_Exercise brief_
Beginning with the line that holds "300 127 157.69", retype the rest of the listing exactly, last line included.
Data for review: Begin
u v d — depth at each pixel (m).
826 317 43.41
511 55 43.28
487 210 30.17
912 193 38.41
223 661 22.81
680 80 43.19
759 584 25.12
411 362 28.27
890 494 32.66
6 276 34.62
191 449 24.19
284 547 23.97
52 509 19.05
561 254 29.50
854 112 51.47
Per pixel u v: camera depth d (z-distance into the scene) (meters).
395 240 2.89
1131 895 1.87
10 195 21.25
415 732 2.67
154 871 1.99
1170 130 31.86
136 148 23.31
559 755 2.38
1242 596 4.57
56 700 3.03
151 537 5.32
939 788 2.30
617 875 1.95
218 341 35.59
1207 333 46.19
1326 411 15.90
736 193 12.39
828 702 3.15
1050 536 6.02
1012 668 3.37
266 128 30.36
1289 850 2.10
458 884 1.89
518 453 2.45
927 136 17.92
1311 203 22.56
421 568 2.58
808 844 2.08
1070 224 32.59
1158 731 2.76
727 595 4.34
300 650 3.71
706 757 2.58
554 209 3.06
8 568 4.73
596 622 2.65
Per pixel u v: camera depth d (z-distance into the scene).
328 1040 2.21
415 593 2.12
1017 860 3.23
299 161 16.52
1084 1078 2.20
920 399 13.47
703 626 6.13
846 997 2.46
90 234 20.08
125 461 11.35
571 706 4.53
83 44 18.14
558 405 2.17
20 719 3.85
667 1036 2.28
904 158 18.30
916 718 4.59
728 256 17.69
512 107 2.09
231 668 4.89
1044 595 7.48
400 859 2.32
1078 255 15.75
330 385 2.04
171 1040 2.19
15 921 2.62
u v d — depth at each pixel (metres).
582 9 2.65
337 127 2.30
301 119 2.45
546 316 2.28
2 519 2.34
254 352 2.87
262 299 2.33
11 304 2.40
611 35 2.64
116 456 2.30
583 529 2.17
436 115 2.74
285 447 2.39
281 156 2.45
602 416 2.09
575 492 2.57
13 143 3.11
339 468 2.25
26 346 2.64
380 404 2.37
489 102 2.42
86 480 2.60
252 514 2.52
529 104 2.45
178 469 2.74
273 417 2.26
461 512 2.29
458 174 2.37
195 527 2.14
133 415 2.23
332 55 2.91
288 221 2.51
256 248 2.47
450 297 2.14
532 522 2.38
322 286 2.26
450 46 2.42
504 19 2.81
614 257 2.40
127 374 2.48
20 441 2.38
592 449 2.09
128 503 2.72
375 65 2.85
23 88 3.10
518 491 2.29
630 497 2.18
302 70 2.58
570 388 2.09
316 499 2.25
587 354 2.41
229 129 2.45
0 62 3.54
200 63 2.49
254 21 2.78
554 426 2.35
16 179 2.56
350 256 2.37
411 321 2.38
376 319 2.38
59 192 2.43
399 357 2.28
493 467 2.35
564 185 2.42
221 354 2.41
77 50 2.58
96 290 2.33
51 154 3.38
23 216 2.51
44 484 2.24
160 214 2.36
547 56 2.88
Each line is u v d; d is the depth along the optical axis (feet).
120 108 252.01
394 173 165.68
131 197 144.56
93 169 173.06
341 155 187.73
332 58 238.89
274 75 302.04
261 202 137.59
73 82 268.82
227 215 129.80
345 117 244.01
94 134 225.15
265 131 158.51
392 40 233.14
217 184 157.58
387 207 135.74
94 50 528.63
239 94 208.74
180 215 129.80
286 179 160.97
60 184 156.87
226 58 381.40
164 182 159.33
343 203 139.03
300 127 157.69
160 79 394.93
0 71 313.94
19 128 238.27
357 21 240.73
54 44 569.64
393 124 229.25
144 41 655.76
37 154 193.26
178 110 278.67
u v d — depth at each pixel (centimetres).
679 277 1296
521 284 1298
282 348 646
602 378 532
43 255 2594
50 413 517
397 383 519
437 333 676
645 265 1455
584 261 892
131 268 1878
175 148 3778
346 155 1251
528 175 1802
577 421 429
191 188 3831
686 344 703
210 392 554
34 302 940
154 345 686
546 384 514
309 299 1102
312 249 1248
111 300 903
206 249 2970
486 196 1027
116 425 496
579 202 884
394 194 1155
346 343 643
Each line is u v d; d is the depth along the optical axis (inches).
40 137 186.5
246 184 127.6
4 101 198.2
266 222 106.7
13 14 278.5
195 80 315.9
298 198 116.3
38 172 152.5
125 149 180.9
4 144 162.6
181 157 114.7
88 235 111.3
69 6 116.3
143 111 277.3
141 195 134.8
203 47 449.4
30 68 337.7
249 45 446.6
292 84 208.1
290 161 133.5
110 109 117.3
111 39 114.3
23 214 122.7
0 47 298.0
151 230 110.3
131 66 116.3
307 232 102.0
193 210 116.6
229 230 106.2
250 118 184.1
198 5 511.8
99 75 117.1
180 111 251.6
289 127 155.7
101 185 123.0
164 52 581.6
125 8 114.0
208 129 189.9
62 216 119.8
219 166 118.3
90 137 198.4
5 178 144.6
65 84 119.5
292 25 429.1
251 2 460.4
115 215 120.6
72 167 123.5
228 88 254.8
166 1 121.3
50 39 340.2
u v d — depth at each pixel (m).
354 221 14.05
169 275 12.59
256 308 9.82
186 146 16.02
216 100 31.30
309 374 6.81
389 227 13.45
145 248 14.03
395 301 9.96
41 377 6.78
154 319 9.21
Data for review: End
_Finished exercise_
300 127 157.69
160 79 394.93
0 71 313.94
19 128 238.27
357 21 240.73
54 44 569.64
393 124 229.25
144 41 655.76
37 154 193.26
178 110 278.67
u v d — depth at each pixel (centimetres).
679 277 1296
521 284 1298
282 348 646
602 378 532
43 255 2594
50 413 517
397 383 519
437 333 676
645 265 1455
584 261 892
131 268 1878
175 148 3778
346 155 1251
528 175 1802
577 421 429
191 188 3831
686 344 703
210 392 554
34 302 940
154 345 686
546 384 514
309 299 1102
312 249 1248
111 300 903
206 249 2970
486 196 1027
116 425 496
579 202 884
394 194 1155
346 343 643
Each line is u v d; d is the depth along the optical axis (inches).
40 137 186.5
246 184 127.6
4 101 198.2
266 222 106.7
13 14 278.5
195 80 315.9
298 198 116.3
38 172 152.5
125 149 180.9
4 144 162.6
181 157 114.7
88 235 111.3
69 6 116.3
143 111 277.3
141 195 134.8
203 47 449.4
30 68 337.7
249 45 446.6
292 84 208.1
290 161 133.5
110 109 117.3
111 39 114.3
23 214 122.7
0 47 298.0
151 230 110.3
131 66 116.3
307 232 102.0
193 210 116.6
229 230 106.2
250 118 184.1
198 5 511.8
99 75 117.1
180 111 251.6
289 127 155.7
101 185 123.0
164 52 581.6
125 8 114.0
208 129 189.9
62 216 119.8
219 166 118.3
90 137 198.4
5 178 144.6
65 84 119.5
292 25 429.1
251 2 460.4
115 215 120.6
72 167 123.5
228 88 254.8
166 1 121.3
50 39 340.2
u v d — depth at each pixel (m).
354 221 14.05
169 275 12.59
256 308 9.82
186 146 16.02
216 100 31.30
309 374 6.81
389 227 13.45
145 248 14.03
395 301 9.96
41 377 6.78
154 319 9.21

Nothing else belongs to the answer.